Version Control and Change Tracking

Implement a robust version control system to log every change made to your models. Include details about who made the changes, when they occurred, and the reasons behind them.

Performance Metrics and Monitoring

Maintain a report for each model that tracks baseline performance metrics and monitors ongoing performance. Document any issues like performance degradation to ensure transparency and accountability.

Legal and Compliance Oversight

Incorporate reviews of data source contracts and vendor agreements to document compliance checks and ensure adherence to usage restrictions.

Once your AI models are thoroughly documented, the focus shifts to creating strong data management policies.

Set Up Data Management Policies

Effective data governance is the backbone of compliant AI systems. It ensures data is securely stored, properly managed, and accessible only to authorized personnel. Your policies should comprehensively address the entire data lifecycle, from collection to deletion.

Data Security and Access

Establish stringent security measures, clear access controls, and real-time monitoring to protect sensitive data.

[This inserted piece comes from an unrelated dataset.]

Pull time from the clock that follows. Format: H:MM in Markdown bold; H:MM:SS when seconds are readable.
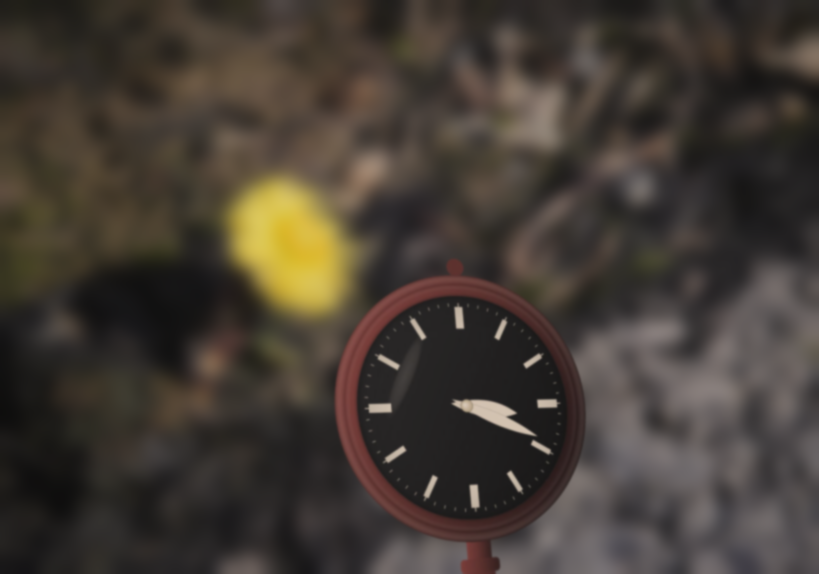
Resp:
**3:19**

Retention and Deletion Policies

Define clear data retention guidelines that comply with regulations like GDPR and CCPA. Specify timelines for archiving or deleting data, document the rationale for these timelines, and use automated systems to enforce them consistently.

Quality Assurance and Monitoring

Maintaining high data quality is critical for compliance. Use tools like AI-specific data mapping and real-time reporting to monitor data quality, detect anomalies, and address potential issues proactively.

Governance Roles and Responsibilities

Assign a dedicated AI compliance officer to oversee collaboration between legal, technical, and business teams.

The importance of robust data governance is underscored by market trends. The global AI governance market is projected to reach $16.5 billion by 2033, growing at an annual rate of 25.5% from 2024 to 2033. Companies that prioritize strong data governance will be better equipped to meet future regulatory demands.

"AI and data governance are inseparable. Get it right, and your organization can unlock the full potential of AI while staying secure and compliant. Get it wrong, and you risk everything from regulatory fines to operational failures and data security breaches."

  • PMI Blog

Continuous Updates and Training

Regularly review and update your data management policies to align with evolving regulations and business needs. Additionally, provide ongoing training for employees and contractors to ensure compliance awareness and minimize policy violations.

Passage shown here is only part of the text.